— EXERCISES TO COMPLETE —
- a) Rewrite the stretch of the essay on leaving a cable company starting at "That’s why I’m" and ending at "forgiven David Chase)", swapping "cable company" for "phone company".
- b) Reproduce the rows verbatim, starting at the first row and ending at the row that contains "building: (108, 28)".

PROVIDED PASSAGE start

There’s nothing worse than staying in a bad relationship way past it’s natural expiration date, yet that’s what always winds up happening. We worry we can’t find anything better. We focus too much on the few good times, not enough on the multitudes of bad ones. We deceive ourselves into thinking things will get better.
That’s why I’m here.
I’m here to tell you can do better.
I’m here to tell you that things don’t have to be this way.
I’m here to tell you how to break up with your cable company.
Things were not always so bad with cable. Really. Cable was always there for you after a long, hard day at work. Remember those three wonderful months that you got free HBO, Showtime, and yes, even though you don’t want to admit it, Cinemax? Those were nice. When you were the first guy on your block to get an HDTV, who made sure that the first channel you got in HD was the channel with the Super Bowl? That’s right. It was cable. And remember the time you were watching the Sopranos finale and you thought your cable had gone out right at the most exciting point? You got pretty mad at your cable, for no reason it turns out, but cable forgave you. (even if you still haven’t forgiven David Chase)
But then things got complicated. Really complicated. Cable got needy and really high maintenance.
Cable started demanding more and more of your time and energy, not to mention more of your money. It never gave without asking for something in return. Want to record your favorite programs? Cable offered DVR service for ten bucks a month. But then, on top of that ten bucks, cable demanded that you pay another ten bucks a month for “DVR box rental.” That’s essentially 20 bucks for a serve they advertise as ten bucks. And each additional room with DVR will cost another 20 bucks. And what about the time two of your favorite channels, which once situated nicely in the same channel package, got split up? You now had to get two channel packages, paying twice as much to get them both. Cable just keeps finding ways to make you pay for the same things over and over and over again.
And while your bills kept going up and up, were you really getting better service? No. It became testy, unresponsive and unreliable.
But cable promised to get better. Cable promised to work on the things that frustrated you. So you waited, and waited.
You waited long enough.
Time to move on.
Satellite. Let’s be honest, satellite companies are just cable companies in disguise. In fact, they can be worse. Cable companies had to dig up city streets to lay their, um, cables. So they had make some concessions to the government to get that kind of access. That’s why cable companies can’t make you sign a contract. Satellite companies are bound by no such obligations. They frequently do hold you to two year contracts (usually when you sign up for advanced services — like DVRs), and they stick you with big penalties if you cancel, even if you’re moving into a place that doesn’t allow satellite dishes. You might get a marginally better deal with satellite over cable, but not without compromises, and you’re still looking at a big bill at the end of the month. If you want a football package or some other specific your local cable company lacks, great, go for it. The difference between cable and satellite exists mostly in the details.

PROVIDED PASSAGE end
GIVEN RECORDS start

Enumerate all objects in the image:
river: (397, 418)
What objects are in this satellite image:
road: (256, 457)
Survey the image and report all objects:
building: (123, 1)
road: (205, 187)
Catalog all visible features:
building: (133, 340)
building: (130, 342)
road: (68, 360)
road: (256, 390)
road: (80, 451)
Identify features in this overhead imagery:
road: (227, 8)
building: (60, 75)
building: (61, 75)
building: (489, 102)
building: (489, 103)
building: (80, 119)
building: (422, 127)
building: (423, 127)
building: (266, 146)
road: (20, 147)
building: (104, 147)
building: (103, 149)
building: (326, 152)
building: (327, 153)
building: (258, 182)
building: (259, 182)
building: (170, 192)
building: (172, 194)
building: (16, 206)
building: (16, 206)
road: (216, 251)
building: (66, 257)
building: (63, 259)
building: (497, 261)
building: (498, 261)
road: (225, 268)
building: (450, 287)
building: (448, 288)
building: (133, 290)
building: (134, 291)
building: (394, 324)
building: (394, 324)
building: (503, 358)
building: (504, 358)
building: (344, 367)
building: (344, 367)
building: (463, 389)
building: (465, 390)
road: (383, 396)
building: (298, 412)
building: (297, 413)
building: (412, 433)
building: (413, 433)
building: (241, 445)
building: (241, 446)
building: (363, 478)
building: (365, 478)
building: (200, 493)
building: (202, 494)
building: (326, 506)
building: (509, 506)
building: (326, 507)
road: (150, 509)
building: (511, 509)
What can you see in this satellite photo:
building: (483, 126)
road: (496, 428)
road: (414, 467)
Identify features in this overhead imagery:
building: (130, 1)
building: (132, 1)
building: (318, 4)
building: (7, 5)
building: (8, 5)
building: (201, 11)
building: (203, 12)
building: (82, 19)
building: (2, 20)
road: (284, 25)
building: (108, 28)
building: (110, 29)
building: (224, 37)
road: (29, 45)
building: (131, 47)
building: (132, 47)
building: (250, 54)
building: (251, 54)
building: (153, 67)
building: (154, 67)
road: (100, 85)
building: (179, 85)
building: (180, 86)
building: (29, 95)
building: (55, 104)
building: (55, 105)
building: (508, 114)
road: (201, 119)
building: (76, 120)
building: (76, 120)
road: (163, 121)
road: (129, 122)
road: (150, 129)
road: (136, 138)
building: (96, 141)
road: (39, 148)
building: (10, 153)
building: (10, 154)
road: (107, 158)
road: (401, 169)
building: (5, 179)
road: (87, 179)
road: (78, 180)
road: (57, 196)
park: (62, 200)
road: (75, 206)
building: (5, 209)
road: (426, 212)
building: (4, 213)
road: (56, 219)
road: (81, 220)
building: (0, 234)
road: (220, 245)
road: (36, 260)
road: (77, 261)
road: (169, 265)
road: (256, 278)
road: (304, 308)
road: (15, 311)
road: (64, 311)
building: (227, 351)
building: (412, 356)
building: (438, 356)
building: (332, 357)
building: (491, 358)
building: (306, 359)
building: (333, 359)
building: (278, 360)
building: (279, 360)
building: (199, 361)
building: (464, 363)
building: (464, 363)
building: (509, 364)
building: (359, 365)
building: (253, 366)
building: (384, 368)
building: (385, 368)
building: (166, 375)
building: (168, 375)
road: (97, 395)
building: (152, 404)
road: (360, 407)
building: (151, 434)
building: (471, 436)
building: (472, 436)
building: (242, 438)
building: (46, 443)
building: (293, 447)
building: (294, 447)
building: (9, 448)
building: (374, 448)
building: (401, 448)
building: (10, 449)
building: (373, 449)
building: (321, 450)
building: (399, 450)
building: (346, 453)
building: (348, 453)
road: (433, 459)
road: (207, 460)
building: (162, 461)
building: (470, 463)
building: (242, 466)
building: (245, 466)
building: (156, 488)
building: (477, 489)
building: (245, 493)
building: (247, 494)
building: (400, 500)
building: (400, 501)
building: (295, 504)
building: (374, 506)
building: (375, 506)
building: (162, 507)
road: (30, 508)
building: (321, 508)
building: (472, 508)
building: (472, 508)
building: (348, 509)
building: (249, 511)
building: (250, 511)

GIVEN RECORDS end

— FULL ANSWERS —
- a)
That’s why I’m here.
I’m here to tell you can do better.
I’m here to tell you that things don’t have to be this way.
I’m here to tell you how to break up with your phone company.
Things were not always so bad with cable. Really. Cable was always there for you after a long, hard day at work. Remember those three wonderful months that you got free HBO, Showtime, and yes, even though you don’t want to admit it, Cinemax? Those were nice. When you were the first guy on your block to get an HDTV, who made sure that the first channel you got in HD was the channel with the Super Bowl? That’s right. It was cable. And remember the time you were watching the Sopranos finale and you thought your cable had gone out right at the most exciting point? You got pretty mad at your cable, for no reason it turns out, but cable forgave you. (even if you still haven’t forgiven David Chase)

- b)
Enumerate all objects in the image:
river: (397, 418)
What objects are in this satellite image:
road: (256, 457)
Survey the image and report all objects:
building: (123, 1)
road: (205, 187)
Catalog all visible features:
building: (133, 340)
building: (130, 342)
road: (68, 360)
road: (256, 390)
road: (80, 451)
Identify features in this overhead imagery:
road: (227, 8)
building: (60, 75)
building: (61, 75)
building: (489, 102)
building: (489, 103)
building: (80, 119)
building: (422, 127)
building: (423, 127)
building: (266, 146)
road: (20, 147)
building: (104, 147)
building: (103, 149)
building: (326, 152)
building: (327, 153)
building: (258, 182)
building: (259, 182)
building: (170, 192)
building: (172, 194)
building: (16, 206)
building: (16, 206)
road: (216, 251)
building: (66, 257)
building: (63, 259)
building: (497, 261)
building: (498, 261)
road: (225, 268)
building: (450, 287)
building: (448, 288)
building: (133, 290)
building: (134, 291)
building: (394, 324)
building: (394, 324)
building: (503, 358)
building: (504, 358)
building: (344, 367)
building: (344, 367)
building: (463, 389)
building: (465, 390)
road: (383, 396)
building: (298, 412)
building: (297, 413)
building: (412, 433)
building: (413, 433)
building: (241, 445)
building: (241, 446)
building: (363, 478)
building: (365, 478)
building: (200, 493)
building: (202, 494)
building: (326, 506)
building: (509, 506)
building: (326, 507)
road: (150, 509)
building: (511, 509)
What can you see in this satellite photo:
building: (483, 126)
road: (496, 428)
road: (414, 467)
Identify features in this overhead imagery:
building: (130, 1)
building: (132, 1)
building: (318, 4)
building: (7, 5)
building: (8, 5)
building: (201, 11)
building: (203, 12)
building: (82, 19)
building: (2, 20)
road: (284, 25)
building: (108, 28)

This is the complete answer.